Colomer represented Spain at the Venice Biennale in 2017 with the project “¡Únete! Join Us!”, a relational exhibition curated by Manuel Segade that explored movement as a radical way of thinking about the social imaginary. In 2024, MACBA in Barcelona dedicated an extensive retrospective to the artist, with over 50 works from the late 1980s to the present day. Colomer is currently working on a project for KunstfestivaldesArts in Brussels.
Colomer’s work has been exhibited in numerous museums, art centres and biennials, including the Centre Georges Pompidou, Paris; Bronx Museum of the Arts, New York; Museo Nacional Centro de Arte Reina Sofía, Madrid; Matadero Madrid; Jeu de Paume, Paris; Belvedere 21, Vienna; Arte Alameda, Mexico; Zentrum für Kunst und Urbanistik, Berlin; among many others. Colomer has participated in several editions of Manifesta, in Palermo and Saint Petersburg; in the 7th Mercosur Biennial, Porto Alegre; and the 57th Venice Biennial.
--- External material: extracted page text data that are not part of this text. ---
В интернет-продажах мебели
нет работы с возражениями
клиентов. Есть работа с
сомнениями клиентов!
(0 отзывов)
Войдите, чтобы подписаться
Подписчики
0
Colomer has also worked as a set designer for theatre productions by Samuel Beckett, Robert Ashley and Joan Brossa, among others, and as an educator in workshops in institutions around the world.
His work can be found in collections such as the Museo Nacional Centro de Arte Reina Sofía, Madrid; Fundación “la Caixa”, Barcelona; Centre George Pompidou, Paris; MUMOK, Vienna; FRAC Rhône-Alpes, Lyon; MACBA, Barcelona; among many others.